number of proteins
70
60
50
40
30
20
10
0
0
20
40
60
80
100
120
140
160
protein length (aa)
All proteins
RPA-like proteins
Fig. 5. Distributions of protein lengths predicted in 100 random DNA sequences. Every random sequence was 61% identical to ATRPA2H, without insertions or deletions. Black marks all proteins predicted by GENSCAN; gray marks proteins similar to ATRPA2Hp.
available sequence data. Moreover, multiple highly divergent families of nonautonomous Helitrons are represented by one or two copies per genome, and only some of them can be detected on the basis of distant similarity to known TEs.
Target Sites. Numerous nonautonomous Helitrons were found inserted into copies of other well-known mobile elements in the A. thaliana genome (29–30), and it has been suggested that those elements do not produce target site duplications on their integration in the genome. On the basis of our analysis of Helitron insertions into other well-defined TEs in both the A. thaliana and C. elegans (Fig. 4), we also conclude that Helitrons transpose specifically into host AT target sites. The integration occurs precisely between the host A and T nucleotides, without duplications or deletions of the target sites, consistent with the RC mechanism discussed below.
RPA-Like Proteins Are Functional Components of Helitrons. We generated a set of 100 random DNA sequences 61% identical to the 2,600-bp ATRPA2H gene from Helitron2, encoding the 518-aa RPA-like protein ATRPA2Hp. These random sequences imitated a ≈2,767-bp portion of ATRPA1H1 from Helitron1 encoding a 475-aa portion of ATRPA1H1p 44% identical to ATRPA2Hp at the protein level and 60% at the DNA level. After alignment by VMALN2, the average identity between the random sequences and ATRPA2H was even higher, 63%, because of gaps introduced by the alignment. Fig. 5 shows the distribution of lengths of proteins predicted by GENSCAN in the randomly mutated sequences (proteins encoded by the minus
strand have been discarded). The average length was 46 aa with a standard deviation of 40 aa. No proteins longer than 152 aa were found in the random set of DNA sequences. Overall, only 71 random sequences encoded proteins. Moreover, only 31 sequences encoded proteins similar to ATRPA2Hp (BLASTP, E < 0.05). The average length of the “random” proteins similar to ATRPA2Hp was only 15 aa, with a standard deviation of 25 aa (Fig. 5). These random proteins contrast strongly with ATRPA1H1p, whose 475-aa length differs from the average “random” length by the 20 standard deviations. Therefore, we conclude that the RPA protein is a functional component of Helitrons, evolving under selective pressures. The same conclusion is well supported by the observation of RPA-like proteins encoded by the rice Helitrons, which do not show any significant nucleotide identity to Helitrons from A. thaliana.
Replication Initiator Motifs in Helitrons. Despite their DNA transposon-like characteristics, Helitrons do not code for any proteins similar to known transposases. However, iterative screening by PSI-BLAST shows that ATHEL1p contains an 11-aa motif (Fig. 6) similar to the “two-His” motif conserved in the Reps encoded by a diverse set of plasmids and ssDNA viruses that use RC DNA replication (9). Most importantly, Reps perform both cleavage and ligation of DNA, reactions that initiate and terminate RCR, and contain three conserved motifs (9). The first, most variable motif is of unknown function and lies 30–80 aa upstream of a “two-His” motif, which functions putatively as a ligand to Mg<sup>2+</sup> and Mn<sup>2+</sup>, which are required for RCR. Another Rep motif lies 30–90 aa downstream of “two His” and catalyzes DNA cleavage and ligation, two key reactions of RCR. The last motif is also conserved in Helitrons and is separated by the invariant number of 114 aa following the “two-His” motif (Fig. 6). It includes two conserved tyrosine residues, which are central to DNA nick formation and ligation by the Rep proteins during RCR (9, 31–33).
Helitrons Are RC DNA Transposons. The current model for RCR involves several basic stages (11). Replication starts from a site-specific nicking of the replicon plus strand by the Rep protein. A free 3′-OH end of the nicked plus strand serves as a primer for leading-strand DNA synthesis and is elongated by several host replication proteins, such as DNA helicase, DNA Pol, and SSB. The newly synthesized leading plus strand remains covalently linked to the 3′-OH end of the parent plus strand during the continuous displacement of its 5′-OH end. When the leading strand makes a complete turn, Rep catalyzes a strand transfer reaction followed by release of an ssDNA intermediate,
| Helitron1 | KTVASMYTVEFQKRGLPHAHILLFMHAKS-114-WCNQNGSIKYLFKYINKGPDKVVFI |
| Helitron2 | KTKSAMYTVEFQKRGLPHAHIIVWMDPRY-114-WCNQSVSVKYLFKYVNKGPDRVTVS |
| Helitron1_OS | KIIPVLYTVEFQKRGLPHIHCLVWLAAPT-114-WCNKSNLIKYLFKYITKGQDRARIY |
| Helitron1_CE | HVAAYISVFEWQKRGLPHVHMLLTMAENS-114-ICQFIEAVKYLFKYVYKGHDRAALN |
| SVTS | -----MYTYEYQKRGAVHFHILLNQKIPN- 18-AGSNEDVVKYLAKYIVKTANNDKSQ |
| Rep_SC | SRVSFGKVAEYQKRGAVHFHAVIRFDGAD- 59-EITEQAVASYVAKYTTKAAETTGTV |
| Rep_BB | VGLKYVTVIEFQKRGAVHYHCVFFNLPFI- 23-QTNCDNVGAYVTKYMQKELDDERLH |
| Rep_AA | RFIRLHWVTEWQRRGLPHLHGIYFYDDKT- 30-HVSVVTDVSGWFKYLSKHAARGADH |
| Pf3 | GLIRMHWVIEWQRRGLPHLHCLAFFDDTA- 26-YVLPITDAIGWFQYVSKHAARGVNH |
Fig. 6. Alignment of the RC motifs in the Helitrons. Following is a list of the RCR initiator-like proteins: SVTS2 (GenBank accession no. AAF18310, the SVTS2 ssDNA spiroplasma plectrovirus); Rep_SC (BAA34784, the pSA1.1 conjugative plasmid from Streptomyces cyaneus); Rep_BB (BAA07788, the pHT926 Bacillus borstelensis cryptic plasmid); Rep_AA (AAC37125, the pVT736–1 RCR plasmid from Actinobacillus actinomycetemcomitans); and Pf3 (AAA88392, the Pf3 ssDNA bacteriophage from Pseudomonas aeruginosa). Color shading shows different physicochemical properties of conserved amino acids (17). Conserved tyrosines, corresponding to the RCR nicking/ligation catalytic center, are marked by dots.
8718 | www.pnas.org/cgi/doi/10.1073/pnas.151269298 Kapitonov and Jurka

- - - -

What is being asked: Reproduce exactly the entries above, limited to the lines from the one with "protein length (aa)" through the one with "RPA-Like Proteins Are", both included.

Task answer:
protein length (aa)
All proteins
RPA-like proteins
Fig. 5. Distributions of protein lengths predicted in 100 random DNA sequences. Every random sequence was 61% identical to ATRPA2H, without insertions or deletions. Black marks all proteins predicted by GENSCAN; gray marks proteins similar to ATRPA2Hp.
available sequence data. Moreover, multiple highly divergent families of nonautonomous Helitrons are represented by one or two copies per genome, and only some of them can be detected on the basis of distant similarity to known TEs.
Target Sites. Numerous nonautonomous Helitrons were found inserted into copies of other well-known mobile elements in the A. thaliana genome (29–30), and it has been suggested that those elements do not produce target site duplications on their integration in the genome. On the basis of our analysis of Helitron insertions into other well-defined TEs in both the A. thaliana and C. elegans (Fig. 4), we also conclude that Helitrons transpose specifically into host AT target sites. The integration occurs precisely between the host A and T nucleotides, without duplications or deletions of the target sites, consistent with the RC mechanism discussed below.
RPA-Like Proteins Are Functional Components of Helitrons. We generated a set of 100 random DNA sequences 61% identical to the 2,600-bp ATRPA2H gene from Helitron2, encoding the 518-aa RPA-like protein ATRPA2Hp. These random sequences imitated a ≈2,767-bp portion of ATRPA1H1 from Helitron1 encoding a 475-aa portion of ATRPA1H1p 44% identical to ATRPA2Hp at the protein level and 60% at the DNA level. After alignment by VMALN2, the average identity between the random sequences and ATRPA2H was even higher, 63%, because of gaps introduced by the alignment. Fig. 5 shows the distribution of lengths of proteins predicted by GENSCAN in the randomly mutated sequences (proteins encoded by the minus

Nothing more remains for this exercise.